Some studies concluded that the oral brush biopsy technique shows promise but before any firm conclusions can be reached, a study needs to be conducted in a sufficient cohort of subjects where both brush biopsy and scalpel biopsy are performed on each participant.[14] This technique may be useful in the non-compliant patient who is unlikely to come back for a follow-up examination or accept an immediate referral to an oral surgeon. Despite the overall uncertainty of this particular technology as an oral cancer diagnostic or case-finding aid, the judicious use of the brush cytology in these scenarios may be clinically useful.

CONCLUSION

This is a hospital-based sample study which does not fully represent the patients of a general practitioner, and this is exactly the target group of Oral CDx. The study may be biased by the fact that only clinically diagnosed leukoplakia were subjected for Oral CDx brush biopsy.
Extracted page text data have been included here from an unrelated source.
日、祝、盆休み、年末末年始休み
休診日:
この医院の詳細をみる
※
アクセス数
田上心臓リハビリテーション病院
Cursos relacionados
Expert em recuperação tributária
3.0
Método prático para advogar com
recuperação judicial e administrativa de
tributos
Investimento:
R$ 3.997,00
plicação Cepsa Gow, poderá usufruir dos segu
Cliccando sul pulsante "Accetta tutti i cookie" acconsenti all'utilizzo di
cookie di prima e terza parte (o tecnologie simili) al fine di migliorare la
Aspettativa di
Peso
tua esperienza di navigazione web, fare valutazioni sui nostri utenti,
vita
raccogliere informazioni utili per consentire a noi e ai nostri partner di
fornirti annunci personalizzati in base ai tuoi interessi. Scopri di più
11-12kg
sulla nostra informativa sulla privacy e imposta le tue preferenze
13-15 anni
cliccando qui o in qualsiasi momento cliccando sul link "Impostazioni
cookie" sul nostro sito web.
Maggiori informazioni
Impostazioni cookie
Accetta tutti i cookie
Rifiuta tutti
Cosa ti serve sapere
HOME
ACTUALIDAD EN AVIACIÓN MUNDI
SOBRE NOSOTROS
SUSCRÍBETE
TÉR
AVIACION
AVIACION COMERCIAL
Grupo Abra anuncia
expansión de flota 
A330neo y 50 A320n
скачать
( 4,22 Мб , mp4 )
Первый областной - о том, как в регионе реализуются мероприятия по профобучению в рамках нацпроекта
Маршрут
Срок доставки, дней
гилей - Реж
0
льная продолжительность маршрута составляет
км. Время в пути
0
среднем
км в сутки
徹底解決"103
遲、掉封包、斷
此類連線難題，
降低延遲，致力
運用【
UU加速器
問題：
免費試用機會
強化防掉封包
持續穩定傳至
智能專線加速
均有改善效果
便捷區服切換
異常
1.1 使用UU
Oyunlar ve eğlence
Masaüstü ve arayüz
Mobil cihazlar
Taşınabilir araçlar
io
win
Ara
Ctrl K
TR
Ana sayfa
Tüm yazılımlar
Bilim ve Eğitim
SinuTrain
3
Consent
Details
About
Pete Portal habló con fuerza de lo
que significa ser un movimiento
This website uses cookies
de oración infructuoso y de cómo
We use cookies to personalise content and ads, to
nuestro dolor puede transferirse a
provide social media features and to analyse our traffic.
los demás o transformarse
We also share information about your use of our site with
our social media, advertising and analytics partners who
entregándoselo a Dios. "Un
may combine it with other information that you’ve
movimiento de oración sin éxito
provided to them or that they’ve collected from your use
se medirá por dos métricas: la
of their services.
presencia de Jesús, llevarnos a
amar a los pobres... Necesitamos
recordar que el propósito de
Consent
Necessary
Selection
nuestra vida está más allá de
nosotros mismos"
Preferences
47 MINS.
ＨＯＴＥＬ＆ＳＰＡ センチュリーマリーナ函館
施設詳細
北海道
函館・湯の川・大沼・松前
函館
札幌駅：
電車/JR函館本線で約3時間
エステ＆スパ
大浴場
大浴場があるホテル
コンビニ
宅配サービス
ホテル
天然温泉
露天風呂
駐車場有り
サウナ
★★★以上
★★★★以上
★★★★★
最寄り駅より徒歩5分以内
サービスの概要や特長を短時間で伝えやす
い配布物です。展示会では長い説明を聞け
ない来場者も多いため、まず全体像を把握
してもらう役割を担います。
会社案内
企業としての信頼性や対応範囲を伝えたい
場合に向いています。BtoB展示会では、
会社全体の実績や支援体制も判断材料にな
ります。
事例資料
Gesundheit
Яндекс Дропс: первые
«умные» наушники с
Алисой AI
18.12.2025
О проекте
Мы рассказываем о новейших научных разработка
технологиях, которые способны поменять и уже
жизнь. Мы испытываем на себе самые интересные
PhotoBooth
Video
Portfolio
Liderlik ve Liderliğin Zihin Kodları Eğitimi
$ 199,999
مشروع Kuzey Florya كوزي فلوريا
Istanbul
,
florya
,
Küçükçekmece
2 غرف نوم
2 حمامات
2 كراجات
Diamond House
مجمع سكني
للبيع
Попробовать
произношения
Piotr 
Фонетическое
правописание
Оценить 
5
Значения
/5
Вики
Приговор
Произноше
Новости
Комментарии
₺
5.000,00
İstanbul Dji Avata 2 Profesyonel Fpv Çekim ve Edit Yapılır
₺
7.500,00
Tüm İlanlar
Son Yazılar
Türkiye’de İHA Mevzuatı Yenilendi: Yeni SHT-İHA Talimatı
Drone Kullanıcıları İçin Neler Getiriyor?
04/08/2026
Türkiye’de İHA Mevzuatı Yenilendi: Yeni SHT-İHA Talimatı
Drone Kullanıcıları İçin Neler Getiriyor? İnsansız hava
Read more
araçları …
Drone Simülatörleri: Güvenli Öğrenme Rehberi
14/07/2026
The oral brush biopsy technique surely eliminates the need for surgical procedure in asymptomatic doubtful lesions, but the diagnostic accuracy should be assessed before its use in routine clinical practice. Oral brush biopsy along with advanced markers and cytomorphometric analysis can be future promising aids in non-surgical biopsy for prediction of malignancy with less morbidity. The sensitivity and specificity should be estimated in a large sample, where both brush biopsy and conventional histopathology need to be performed in all red and white lesions.

ACKNOWLEDGMENTS

The authors sincerely thank Dr. V. V. V. Prasad, Senior lecturer, in Department of Preventive and community Medicine, Siddhartha Medical College, for his cooperation in statistical analysis.

Footnotes

Source of Support: Nil.

Conflict of Interest: None declared.